Tomando como punto de partida que nada está escrito ni asegurado de antemano –ora la profundización de la debacle peronista y aun su irreversibilidad, ora el fin de la hegemonía campista en el terreno de la izquierda y aun su reemplazo por una corriente nítidamente socialista–, intentaremos pensar algunas variables que inciden en esto. Nos referimos fundamentalmente a dos: la crisis del peronismo y, a su lado, el estancamiento del FITU.
La ancha avenida del reformismo
Ya que se trata de una batalla en curso –en la que contamos con fuerzas obviamente desfavorables–, consideramos necesario apropiarnos, al menos, de la claridad y la nitidez. Vamos a plantear esto de manera fuertemente esquemática, con las ventajas y dificultades que todo esquema puede presentar.
La gran discusión estriba en las características, la dinámica y la actitud hacia el espacio intermedio. Tanto en el terreno nacional como en el internacional, en asuntos minúsculos como en cuestiones groseras, el debate crucial es qué política a desplegar hacia un espacio social, económico y político que no es A: el imperialismo yanqui, la extrema derecha, la burguesía híper concentrada, las multinacionales ni el sistema financiero. Y que tampoco es B: la clase trabajadora con sus distintas fracciones ni el socialismo.
Se trata de un tercer conjunto, C, que no coincide con el conjunto A y que, bajo ningún punto de vista, está incluido en B: nos referimos a la burocracia sindical peronista y la burguesía de los BRICS; a todas las corrientes internas del PJ y la teocracia iraní; a los movimientos burgueses secesionistas y burguesías que oprimen poblaciones por razones étnicas o religiosas; a burócratas entregadores de compañeros e intermediadores de la pobreza ajena; a lapidadores de mujeres y creadores de granjas de paridoras; al «movimiento nacional y popular» argentino como al PT brasileño; a los demócratas yanquis y los comunistas chinos; a ministros de economía con 270% de inflación (como Sergio Massa) y represores de Guernica que recurren al incendio y la topadora (como Axel Kicillof).

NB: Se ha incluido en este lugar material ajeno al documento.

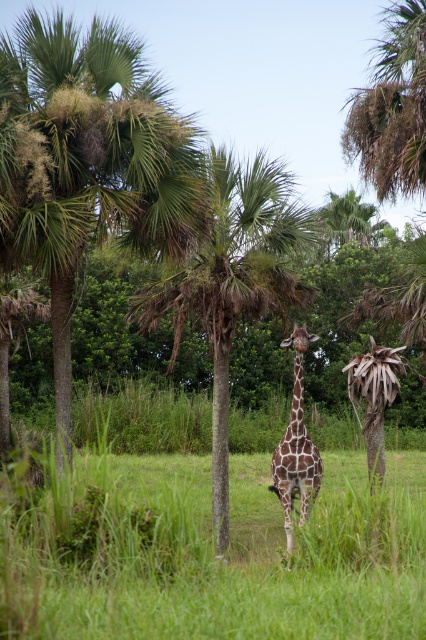
Which is in front, point (284, 301) or point (299, 349)?

Point (299, 349) is in front.

Does green leafy palm tree at center have a lesser height compared to spotted fur giraffe at center?

No, green leafy palm tree at center is not shorter than spotted fur giraffe at center.

Is point (236, 323) more distant than point (282, 509)?

No.

This screenshot has width=426, height=640. Find the location of `green leafy palm tree at center`. green leafy palm tree at center is located at coordinates (233, 280).

Who is higher up, green leafy palm tree at left or green leafy palm tree at center?

green leafy palm tree at left is higher up.

Is green leafy palm tree at left above green leafy palm tree at center?

Correct, green leafy palm tree at left is located above green leafy palm tree at center.

Is point (9, 138) positioned before point (259, 278)?

Yes, point (9, 138) is closer to viewer.

Find the location of `green leafy palm tree at left`. green leafy palm tree at left is located at coordinates (86, 163).

Who is lower down, green leafy palm tree at left or spotted fur giraffe at center?

spotted fur giraffe at center

Does green leafy palm tree at left appear over spotted fur giraffe at center?

Yes.

Is point (80, 141) positioned before point (317, 464)?

That is True.

This screenshot has height=640, width=426. I want to click on green leafy palm tree at left, so click(x=86, y=163).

Esta ancha avenida del reformismo es lo que llamamos «espacio intermedio».
El debate estratégico –e inmediato– de la política socialista es qué tipo de relación conviene desarrollar con los distintos sectores que expresan disensos reales con aquel conjunto A, que es el bloque más sólido, central y hegemónico de la burguesía mundial.
Refutación del progresismo
Para la política campista1 –o sea, reformista–, el disenso político y económico entre sectores de C y sectores de A resulta más importante que su carácter explotador y opresor frente a la clase obrera. Por lo tanto, la independencia de clase y el socialismo deben atravesar una serie de alianzas, pasos y etapas hasta llegar a expresarse con claridad. Este modelo campista se sostiene en un prejuicio teórico acerca del funcionamiento del capitalismo: la falta de competencia entre capitales. O, dicho en el idioma del campo reformista, el dominio de los monopolios. Como consecuencia de este prejuicio se ve «fascismo» por doquier y un «estado de excepción» permanente.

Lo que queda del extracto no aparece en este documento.